Whatever the meaning of Perkin, or whatever the fact may be, I do not find it to be proved in this case that the process or processes of the patent produce chemically pure alizarine. I do not undertake to account for the different results which witnesses of skill and integrity have reached on the one side and the other. It does appear, if I understand the evidence, that one set of witnesses took one of the alternative processes described in the patent, while the other set took the other. Whether this fact, if it be one, has anything to do with the difference of results, I do not know. What I find is, that upon the evidence as it stands before me, including the scientific reports and other books, the artificial alizarine of the patent is different in some important respects from any article known before. Whether the alizarine, strictly so called, when obtained from anthracene, is identical with the alizarine obtained from madder, is said by Auerbach, in 1877, to be a disputed question. “Anthracene, etc.
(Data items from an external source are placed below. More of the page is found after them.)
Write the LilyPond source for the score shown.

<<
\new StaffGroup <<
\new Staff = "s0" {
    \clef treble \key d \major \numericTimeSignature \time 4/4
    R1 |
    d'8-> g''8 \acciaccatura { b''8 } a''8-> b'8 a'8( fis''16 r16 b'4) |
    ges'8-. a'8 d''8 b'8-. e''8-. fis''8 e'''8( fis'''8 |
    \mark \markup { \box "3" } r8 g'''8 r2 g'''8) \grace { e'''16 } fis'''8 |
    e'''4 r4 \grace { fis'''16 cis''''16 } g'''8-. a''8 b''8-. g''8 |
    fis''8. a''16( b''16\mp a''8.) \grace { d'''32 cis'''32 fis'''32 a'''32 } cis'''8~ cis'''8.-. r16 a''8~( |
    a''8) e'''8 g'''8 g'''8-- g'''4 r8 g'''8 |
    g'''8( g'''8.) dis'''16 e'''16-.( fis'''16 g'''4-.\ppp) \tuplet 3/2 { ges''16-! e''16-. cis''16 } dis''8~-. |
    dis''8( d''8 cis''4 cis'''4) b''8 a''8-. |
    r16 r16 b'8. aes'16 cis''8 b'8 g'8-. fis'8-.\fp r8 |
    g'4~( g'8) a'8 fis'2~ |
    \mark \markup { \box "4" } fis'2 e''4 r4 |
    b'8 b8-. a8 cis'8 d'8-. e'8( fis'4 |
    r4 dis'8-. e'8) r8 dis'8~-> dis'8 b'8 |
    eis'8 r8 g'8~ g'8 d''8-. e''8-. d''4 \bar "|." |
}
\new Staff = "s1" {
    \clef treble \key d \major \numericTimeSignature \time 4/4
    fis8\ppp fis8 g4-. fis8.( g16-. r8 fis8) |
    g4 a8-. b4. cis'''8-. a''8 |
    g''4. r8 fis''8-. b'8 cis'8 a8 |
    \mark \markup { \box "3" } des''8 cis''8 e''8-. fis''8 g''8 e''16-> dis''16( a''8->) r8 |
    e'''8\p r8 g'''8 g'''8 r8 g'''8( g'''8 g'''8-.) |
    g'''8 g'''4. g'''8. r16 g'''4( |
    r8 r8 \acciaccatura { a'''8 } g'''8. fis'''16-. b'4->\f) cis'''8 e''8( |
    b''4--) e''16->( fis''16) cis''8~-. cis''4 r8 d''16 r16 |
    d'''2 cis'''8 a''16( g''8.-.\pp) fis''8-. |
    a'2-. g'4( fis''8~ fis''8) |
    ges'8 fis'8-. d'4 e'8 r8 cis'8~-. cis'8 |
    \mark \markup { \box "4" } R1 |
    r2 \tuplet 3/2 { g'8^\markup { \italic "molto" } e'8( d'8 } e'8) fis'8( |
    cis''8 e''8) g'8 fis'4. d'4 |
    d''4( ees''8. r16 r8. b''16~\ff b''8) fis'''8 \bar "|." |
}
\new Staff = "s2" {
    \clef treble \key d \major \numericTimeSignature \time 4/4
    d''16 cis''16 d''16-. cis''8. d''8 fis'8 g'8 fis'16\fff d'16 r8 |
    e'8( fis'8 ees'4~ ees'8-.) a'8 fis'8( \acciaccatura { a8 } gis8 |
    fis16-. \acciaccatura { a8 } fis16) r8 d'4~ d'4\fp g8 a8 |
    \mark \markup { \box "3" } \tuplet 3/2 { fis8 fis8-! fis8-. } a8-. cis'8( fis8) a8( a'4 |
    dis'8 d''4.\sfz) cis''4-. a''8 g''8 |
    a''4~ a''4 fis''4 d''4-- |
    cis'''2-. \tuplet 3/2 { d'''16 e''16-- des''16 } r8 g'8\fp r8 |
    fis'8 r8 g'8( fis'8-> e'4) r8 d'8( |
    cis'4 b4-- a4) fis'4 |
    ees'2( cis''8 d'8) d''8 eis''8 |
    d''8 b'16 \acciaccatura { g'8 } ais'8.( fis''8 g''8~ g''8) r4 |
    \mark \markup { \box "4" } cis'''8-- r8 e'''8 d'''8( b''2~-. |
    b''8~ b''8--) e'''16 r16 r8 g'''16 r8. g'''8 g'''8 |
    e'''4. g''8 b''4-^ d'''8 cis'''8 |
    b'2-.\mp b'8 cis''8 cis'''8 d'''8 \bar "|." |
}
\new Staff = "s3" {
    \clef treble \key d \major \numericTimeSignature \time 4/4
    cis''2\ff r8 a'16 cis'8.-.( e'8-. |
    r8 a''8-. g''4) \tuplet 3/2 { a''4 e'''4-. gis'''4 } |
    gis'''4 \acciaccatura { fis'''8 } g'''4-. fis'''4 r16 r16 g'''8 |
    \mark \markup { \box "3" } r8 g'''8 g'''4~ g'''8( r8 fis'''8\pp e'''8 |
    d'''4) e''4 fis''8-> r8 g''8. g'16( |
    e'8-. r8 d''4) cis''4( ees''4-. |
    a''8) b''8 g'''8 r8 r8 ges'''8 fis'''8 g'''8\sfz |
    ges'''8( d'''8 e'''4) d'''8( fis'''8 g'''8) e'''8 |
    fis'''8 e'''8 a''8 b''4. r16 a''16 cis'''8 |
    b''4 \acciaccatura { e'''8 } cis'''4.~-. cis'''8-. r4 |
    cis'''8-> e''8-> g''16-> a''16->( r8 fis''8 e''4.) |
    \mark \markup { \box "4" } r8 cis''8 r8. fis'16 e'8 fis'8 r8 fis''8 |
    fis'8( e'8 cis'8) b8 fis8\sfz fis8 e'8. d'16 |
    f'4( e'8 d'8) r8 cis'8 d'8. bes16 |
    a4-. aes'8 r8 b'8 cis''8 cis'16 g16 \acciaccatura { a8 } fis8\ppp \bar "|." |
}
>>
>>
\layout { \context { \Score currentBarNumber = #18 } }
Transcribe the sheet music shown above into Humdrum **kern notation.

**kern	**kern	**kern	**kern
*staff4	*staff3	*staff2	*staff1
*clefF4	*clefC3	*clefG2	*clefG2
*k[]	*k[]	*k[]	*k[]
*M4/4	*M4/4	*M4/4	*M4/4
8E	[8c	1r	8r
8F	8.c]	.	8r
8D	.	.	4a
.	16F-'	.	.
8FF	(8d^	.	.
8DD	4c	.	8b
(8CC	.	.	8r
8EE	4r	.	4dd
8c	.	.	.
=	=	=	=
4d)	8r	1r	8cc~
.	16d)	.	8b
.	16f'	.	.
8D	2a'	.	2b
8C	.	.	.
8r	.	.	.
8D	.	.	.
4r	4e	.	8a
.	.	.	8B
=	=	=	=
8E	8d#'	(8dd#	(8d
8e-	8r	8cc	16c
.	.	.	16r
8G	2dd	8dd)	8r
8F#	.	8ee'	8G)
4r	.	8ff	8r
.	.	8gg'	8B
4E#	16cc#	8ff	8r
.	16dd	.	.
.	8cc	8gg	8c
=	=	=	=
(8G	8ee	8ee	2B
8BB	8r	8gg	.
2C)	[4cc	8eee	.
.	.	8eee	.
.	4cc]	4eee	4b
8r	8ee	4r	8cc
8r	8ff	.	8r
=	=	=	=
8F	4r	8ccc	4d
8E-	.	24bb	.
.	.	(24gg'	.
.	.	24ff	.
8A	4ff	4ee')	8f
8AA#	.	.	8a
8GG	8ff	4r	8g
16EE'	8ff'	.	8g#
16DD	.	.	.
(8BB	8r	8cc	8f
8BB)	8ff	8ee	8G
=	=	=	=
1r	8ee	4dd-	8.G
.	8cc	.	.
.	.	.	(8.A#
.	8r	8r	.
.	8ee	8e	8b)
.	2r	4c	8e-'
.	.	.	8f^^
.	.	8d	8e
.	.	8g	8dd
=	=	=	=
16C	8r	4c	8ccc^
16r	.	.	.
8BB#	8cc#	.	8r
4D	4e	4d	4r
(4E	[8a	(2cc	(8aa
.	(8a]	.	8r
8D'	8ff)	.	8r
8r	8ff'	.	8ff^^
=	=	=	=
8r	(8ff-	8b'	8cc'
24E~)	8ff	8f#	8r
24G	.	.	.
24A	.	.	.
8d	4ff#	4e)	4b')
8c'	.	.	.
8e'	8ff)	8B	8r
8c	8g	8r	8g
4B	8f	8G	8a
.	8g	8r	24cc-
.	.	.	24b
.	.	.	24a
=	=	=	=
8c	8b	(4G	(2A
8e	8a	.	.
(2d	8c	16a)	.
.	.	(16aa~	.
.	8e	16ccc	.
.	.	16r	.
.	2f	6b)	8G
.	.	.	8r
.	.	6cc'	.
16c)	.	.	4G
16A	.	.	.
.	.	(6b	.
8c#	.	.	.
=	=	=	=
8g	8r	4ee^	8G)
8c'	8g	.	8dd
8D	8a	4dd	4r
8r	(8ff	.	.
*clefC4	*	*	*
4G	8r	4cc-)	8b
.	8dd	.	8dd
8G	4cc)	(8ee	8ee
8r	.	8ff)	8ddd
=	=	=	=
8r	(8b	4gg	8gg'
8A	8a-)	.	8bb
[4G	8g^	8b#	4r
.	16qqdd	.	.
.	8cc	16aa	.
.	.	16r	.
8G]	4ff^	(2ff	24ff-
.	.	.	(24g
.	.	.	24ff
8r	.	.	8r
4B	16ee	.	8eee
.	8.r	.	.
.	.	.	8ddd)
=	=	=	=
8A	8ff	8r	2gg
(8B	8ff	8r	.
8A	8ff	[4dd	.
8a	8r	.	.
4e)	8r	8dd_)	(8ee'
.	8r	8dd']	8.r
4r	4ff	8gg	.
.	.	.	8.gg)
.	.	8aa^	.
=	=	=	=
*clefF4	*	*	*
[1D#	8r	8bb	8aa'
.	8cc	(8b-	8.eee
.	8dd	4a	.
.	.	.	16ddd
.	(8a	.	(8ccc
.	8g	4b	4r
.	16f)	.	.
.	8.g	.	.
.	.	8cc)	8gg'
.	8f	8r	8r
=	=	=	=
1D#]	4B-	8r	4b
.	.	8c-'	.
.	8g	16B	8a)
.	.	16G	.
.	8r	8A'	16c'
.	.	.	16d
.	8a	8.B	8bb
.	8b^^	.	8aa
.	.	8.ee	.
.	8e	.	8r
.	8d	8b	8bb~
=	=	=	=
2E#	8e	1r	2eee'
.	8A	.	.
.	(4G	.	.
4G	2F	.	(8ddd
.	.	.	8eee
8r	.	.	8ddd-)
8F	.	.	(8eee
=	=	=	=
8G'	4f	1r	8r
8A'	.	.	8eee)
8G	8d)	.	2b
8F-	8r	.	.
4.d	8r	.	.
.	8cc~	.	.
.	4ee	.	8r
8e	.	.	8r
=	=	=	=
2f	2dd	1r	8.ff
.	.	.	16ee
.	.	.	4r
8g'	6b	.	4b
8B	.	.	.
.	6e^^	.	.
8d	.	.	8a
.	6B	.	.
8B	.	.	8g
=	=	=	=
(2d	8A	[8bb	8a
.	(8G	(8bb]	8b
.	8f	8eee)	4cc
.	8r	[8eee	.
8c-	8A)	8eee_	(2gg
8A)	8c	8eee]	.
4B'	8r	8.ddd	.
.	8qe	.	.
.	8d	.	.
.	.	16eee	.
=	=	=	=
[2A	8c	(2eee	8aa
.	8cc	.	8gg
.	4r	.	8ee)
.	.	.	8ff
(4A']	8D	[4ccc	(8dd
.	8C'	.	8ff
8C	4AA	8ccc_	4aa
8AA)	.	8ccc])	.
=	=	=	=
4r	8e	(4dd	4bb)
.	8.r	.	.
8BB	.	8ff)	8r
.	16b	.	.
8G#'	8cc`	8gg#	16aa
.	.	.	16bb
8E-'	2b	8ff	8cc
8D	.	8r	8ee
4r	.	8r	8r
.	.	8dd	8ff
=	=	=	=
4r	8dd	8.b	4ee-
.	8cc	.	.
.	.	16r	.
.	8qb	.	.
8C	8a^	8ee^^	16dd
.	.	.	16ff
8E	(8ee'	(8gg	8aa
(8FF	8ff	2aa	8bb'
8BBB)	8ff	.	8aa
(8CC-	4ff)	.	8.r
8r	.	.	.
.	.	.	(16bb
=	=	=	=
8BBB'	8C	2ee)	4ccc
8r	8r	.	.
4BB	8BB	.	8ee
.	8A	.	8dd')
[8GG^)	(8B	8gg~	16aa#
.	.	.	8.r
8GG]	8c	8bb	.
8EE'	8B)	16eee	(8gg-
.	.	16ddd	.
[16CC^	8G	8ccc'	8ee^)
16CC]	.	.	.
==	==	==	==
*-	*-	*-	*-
By G. Auerbach. Translated by Crookes,” Lond., 1877, p. 155. Auerbach himself thinks it is identical; I have assumed it to be so; but the point is unimportant at this time. I agree with Judges Shepley and Wheeler, that the claim is for a new article of manufacture, which was new in fact.

The remaining questions argued are the same that have been passed upon in the other cases. The fact of infringement appears to be made out by evidence not contradicted.

Temporary injunction granted.

1 [Reported by Herbert A. Banning, Esq., and Henry Arden, Esq., and here reprinted by permission.]